My latest blog entry was about how horrified I am at the idea of women aborting for lifestyle reasons (i.e. - for their careers). I don't know whether that is pro-woman enough for ya :)It's how I feel, though.

It's not about women in crisis when they are aborting for their careers. It is about their personal sense of convenience.

'I don't want a baby now, so I'll just get rid of it'

Do you have any advice on how one can be respectful towards women who abort not out of crisis but out of convenience? There really are women out there who abort because they *REALLY* want to abort - who'd abort no matter how much help is available for them. I don't know what percentage of women abort for convenience reasons. It may in fact be a very low percentage point, but they do exist. For these women, how can one keep things in it's proper perspective? How can/should we talk to them, in your opinion? Should we just ignore them?

Rachael said...

I disagree Crystal Lake. In my experience as a pregnancy options counselor, often the fear is "I won't be able to [insert concern here i.e. finish school, continue working, take care of current child, etc.] if I have a baby right now. I love the baby, but this isn't the right time for me." It's isn't necessarily, "Oh I don't want to have a baby because it's inconvient", it's that they're faced with overwhelming fears. I do agree though, there are women out there who resent parenting and would have an abortion no matter what if they were to get pregnant. I don't know, they may be just a small percentage or they may not be.

The Pro-Woman Pro-Lifer said...

I would first say that even when it is done for the sake of convenience, most women do have a sense of not feeling excited about aborting. In other words, it's often much deeper of a struggle than "I don't want a baby, so I'll just get rid of it. It usually isn't that easy of a choice. The article you refer to in your blog also speaks particularly of younger women. The younger women often do not know enough about abortion to really make a choice. They assume it’s okay because it’s legal, it’s normal, and their friends are doing it. It is often the first and only option considered. I think a society that allows this, and even promotes it, sickens me much, much more than the women do. How about you?

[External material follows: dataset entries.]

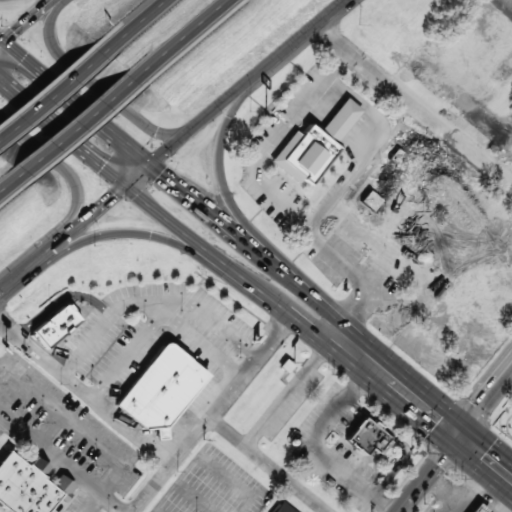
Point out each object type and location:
road: (58, 5)
road: (28, 20)
road: (132, 24)
traffic signals: (14, 33)
road: (1, 38)
road: (183, 38)
road: (1, 41)
road: (294, 44)
traffic signals: (24, 58)
road: (97, 89)
road: (52, 91)
road: (231, 96)
road: (237, 101)
road: (414, 103)
building: (463, 103)
building: (463, 103)
road: (78, 126)
road: (182, 134)
road: (61, 135)
road: (116, 138)
building: (314, 145)
building: (313, 146)
road: (63, 167)
traffic signals: (101, 169)
traffic signals: (161, 174)
road: (257, 177)
road: (220, 181)
road: (10, 183)
building: (414, 191)
building: (414, 192)
road: (502, 194)
traffic signals: (113, 198)
road: (103, 205)
road: (153, 211)
road: (116, 234)
road: (192, 242)
road: (190, 247)
road: (27, 264)
road: (279, 268)
road: (235, 275)
road: (511, 303)
road: (287, 313)
road: (329, 320)
building: (55, 325)
building: (55, 326)
road: (320, 331)
building: (160, 390)
building: (161, 390)
road: (423, 406)
park: (498, 414)
traffic signals: (459, 435)
building: (367, 438)
building: (368, 438)
road: (454, 441)
building: (23, 487)
building: (28, 487)
road: (471, 487)
road: (441, 493)
building: (282, 507)
building: (283, 508)
building: (477, 509)
building: (478, 509)
road: (511, 511)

I don’t think it’s about respecting women as much as it’s about being able to understand their thought process. I think that convenience (or what I like to call advancement ...whether regarding work, school, or life in general), can be another form of pressure in and of itself that women need to deal with, and as such, we need to work on the belief system that she has to be able to assist her to do all that she would like to do. If a woman goes to school for X amount of years, lands the perfect job with a great company, and otherwise has life running smoothly, an unplanned pregnancy can appear to be a huge wrench in the hopes, plans, and dreams she has had for her life. That may seem shallow at first glance, but remember that she is in shock and has the option to erase what just happened. In a society where abortion is seen as a “magic wand” of sorts, I can see how it would appeal to her. She is told to visit a doctor...pop a few pills....and presto...things can move happily along the way she had planned. Can you see how that might be true for a woman?

If I were working with a woman that had that situation present in her life, I would help her to look at the rest of her life – her feelings about life before birth, her feelings about abortion, her religious beliefs, her thoughts on what would need to change if she were to have a baby. (I’ve had a woman tell me she thought babies need to be held 20 hours out of the day, for instance.) Sometimes it’s harder to zero in on one issue – even when that seems to be the deciding factor. It can be easier to help her take a step back and evaluate her life as a whole. Once you have done that, it might be easier to zero in on the concrete concerns regarding work or school.

Yes, some women will abort no matter what you do, what you say, what you offer, etc. I think that God places these women in our lives to be a reminder down the road that there are people that care about her, her feelings, her concerns, etc...a place free of judgment.

BTW, it is okay to be outraged, horrified, and sickened at the issue of abortion. Being pro-woman, however, is being able to say that you hate the abortion but love the woman. Don’t let that righteous anger directed at abortion get in the way of offering love and forgiveness to women before and after their choice is made.